Du point de vue de sa composition, le CVS constitue déjà un espace dans lequel sont représentés les résidents et les familles. Or 10 % à 20 % de résidents n'ont aucune famille proche et ne sont donc plus entendus dans les établissements. Il faudrait étendre leur représentation aux associations de bénévoles qui s'occupent d'eux. On pourrait même envisager la présence de représentants d'associations de quartier ou d'élus locaux chargés de la vie de la cité, afin d'encourager un lien entre les résidents et la vie locale. Le personnel aussi est représenté dans le CVS. L'instance pourrait donc utilement contribuer au renforcement du dialogue entre les familles et les soignants. C'est pourquoi nous proposons qu'un représentant des soignants soit obligatoirement intégré dans chaque CVS.
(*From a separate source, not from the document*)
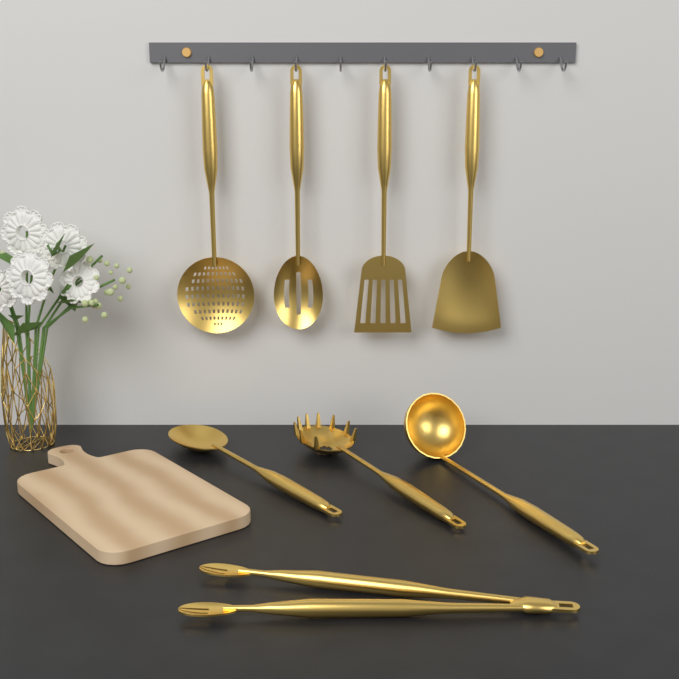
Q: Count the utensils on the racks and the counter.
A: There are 8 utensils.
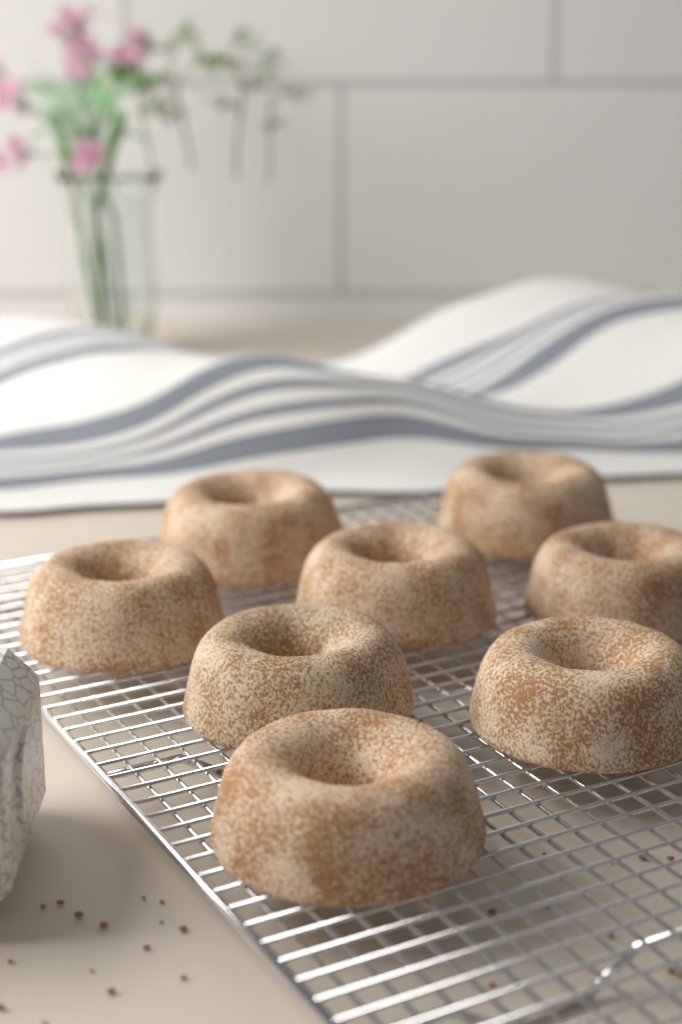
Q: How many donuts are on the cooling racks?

Du point de vue de son fonctionnement, le CVS n'a qu'un rôle consultatif. Sans sanction ni contrôle, il est rarement mis en place. Nous souhaitons que ces conseils deviennent des instances de concertation, avec obligation d'examiner certains points annuellement – projet d'établissement, lutte contre la maltraitance, promotion de la bientraitance, par exemple. Sur le modèle du conseil social et économique (CSE) des entreprises, le CVS participerait ainsi à la gouvernance de l'établissement. Il serait également pertinent de permettre aux CVS d'allouer une part du budget de l'établissement à des activités culturelles, de stimulation intellectuelle ou de renforcement du lien social.
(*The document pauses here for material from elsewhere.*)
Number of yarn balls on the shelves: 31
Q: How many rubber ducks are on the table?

Ce rôle renforcé appellerait une modernisation de la formation et de l'information concernant le CVS. Les associations représentant les aidants l'ont souligné, cette instance est souvent découverte par hasard, au cours des échanges entre les résidents et les familles. Il faut absolument informer de son existence dès l'entrée en EHPAD, par le biais d'affiches par exemple. Ce rôle nouveau appellerait également une formation accrue des participants. Comme dans les CSE, des sessions de formation à destination des représentants des familles et du personnel pourraient leur rappeler le rôle de l'instance, les droits fondamentaux dont disposent les résidents et leurs familles, ainsi que leur droit à l'information sur ce qui se passe dans l'établissement.

Pour dessiner une perspective d'amélioration concrète de la vie des résidents, nous sommes parties du principe que la sociabilité est unanimement reconnue comme l'une de leurs principales sources de joie. Nous avons repris à notre compte les propositions visant à lutter contre l'isolement par l'ouverture des EHPAD sur leur environnement immédiat. Sur le modèle des tiers‑lieux que propose la Caisse nationale de solidarité pour l'autonomie (CNSA), certains établissements pourraient accueillir des crèches, intégrer des activités ouvertes aux personnes extérieures...

Ce sont là quelques pistes d'améliorations concrètes et immédiates, dans l'attente d'une réforme structurelle de la prise en charge de nos aînés.